Precautions for Disabling Node Video Memory Sharing
1. Instructions for disabling node memory sharing function
When a node with the memory-sharing function enabled needs to have it disabled, the system will verify if there are any running memory-sharing tasks on the current node. The memory-sharing function can only be disabled after all memory-sharing tasks on the node are completed. Otherwise, interruptions to memory-sharing tasks or failure to properly reclaim resources upon task completion may occur, affecting subsequent tasks on the node.
Use the commands in Steps 2 and 3 to locate nodes with memory sharing enabled and verify the status of memory-sharing tasks on each node.

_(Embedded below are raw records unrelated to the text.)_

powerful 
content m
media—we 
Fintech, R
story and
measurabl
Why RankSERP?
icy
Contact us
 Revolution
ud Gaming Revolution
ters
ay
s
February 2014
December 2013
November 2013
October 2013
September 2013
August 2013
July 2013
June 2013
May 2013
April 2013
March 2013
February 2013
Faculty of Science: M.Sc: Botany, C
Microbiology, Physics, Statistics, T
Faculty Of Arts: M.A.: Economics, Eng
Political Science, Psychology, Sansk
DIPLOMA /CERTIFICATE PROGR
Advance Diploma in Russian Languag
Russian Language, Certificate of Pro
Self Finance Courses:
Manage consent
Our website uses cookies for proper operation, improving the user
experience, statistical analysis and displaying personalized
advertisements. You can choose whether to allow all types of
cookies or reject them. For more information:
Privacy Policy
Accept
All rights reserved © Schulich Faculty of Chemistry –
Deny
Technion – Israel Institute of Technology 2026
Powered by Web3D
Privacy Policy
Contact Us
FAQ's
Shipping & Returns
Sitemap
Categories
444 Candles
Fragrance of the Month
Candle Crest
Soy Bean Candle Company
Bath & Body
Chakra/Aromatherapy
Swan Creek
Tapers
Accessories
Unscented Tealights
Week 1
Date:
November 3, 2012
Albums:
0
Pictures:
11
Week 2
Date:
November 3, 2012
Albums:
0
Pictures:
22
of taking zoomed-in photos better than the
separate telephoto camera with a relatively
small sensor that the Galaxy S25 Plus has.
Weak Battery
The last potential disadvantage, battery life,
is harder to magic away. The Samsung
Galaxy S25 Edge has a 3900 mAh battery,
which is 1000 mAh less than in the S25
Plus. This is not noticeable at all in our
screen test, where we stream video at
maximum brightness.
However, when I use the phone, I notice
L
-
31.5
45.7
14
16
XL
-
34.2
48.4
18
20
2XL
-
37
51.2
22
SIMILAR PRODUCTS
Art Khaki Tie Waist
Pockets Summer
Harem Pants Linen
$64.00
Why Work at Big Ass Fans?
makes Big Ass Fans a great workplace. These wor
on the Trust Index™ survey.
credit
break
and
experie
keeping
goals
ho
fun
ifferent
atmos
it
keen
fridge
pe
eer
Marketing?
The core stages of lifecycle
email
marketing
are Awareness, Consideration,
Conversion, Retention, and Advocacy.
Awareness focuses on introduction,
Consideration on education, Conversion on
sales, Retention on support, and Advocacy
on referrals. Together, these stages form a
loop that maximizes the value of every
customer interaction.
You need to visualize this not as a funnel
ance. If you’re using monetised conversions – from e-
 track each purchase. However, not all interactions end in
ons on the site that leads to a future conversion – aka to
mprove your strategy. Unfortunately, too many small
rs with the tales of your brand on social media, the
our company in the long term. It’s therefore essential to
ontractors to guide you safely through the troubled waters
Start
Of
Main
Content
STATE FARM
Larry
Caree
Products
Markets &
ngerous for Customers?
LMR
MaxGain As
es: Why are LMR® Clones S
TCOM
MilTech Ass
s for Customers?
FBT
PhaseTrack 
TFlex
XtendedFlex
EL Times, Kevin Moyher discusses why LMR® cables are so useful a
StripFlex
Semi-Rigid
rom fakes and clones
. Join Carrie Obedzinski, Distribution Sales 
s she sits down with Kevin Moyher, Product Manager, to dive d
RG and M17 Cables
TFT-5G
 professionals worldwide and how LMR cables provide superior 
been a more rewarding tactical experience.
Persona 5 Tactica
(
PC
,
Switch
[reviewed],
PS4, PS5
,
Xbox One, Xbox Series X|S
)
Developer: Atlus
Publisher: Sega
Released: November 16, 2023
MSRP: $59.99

2. Query nodes with memory sharing enabled
1kubectl get nodes -l cce.baidubce.com/gpu-share-device-plugin=enable
This command will list all nodes with the memory sharing function enabled, and these nodes are all labeled with cce.baidubce.com/gpu-share-device-plugin:enable.
3. Query pods running memory-sharing tasks
1kubectl get pods --all-namespaces -o json | jq -r '.items[] | select(.status.phase=="Running") | select(.spec.containers[].resources.limits // empty | keys[] // empty | test("baidu.com/.*(_core|_memory|_memory_percent)$")) | "\(.metadata.name) \(.spec.nodeName)"' | sort | uniq
This command lists all running Pods that utilize memory sharing along with their host nodes. The memory-sharing function cannot be immediately disabled on these nodes; it can only be disabled once these Pods have finished running.
4. Risks of modifying node labels via commands
In addition to the console method, you can use the kubectl label nodes command to modify the node label to cce.baidubce.com/gpu-share-device-plugin:disable to disable the node’s memory sharing function. Please pay attention to the following risks before modification:
- Service interruption: Modifying node labels triggers the installation of a non-shared environment, which interrupts running memory-sharing tasks or prevents resources from being reclaimed properly when tasks end. This impacts subsequent tasks on the node.
- Scheduling failure: After modifying labels, the scheduler might assign non-shared tasks to the node. Running both task types on the same machine could lead to issues like incorrect GPU detection or abnormal shared memory behavior.
To mitigate these risks, ensure the node labels in the cluster correctly represent the node's capabilities, and only disable memory sharing on a node after confirming there are no active memory-sharing tasks running on it.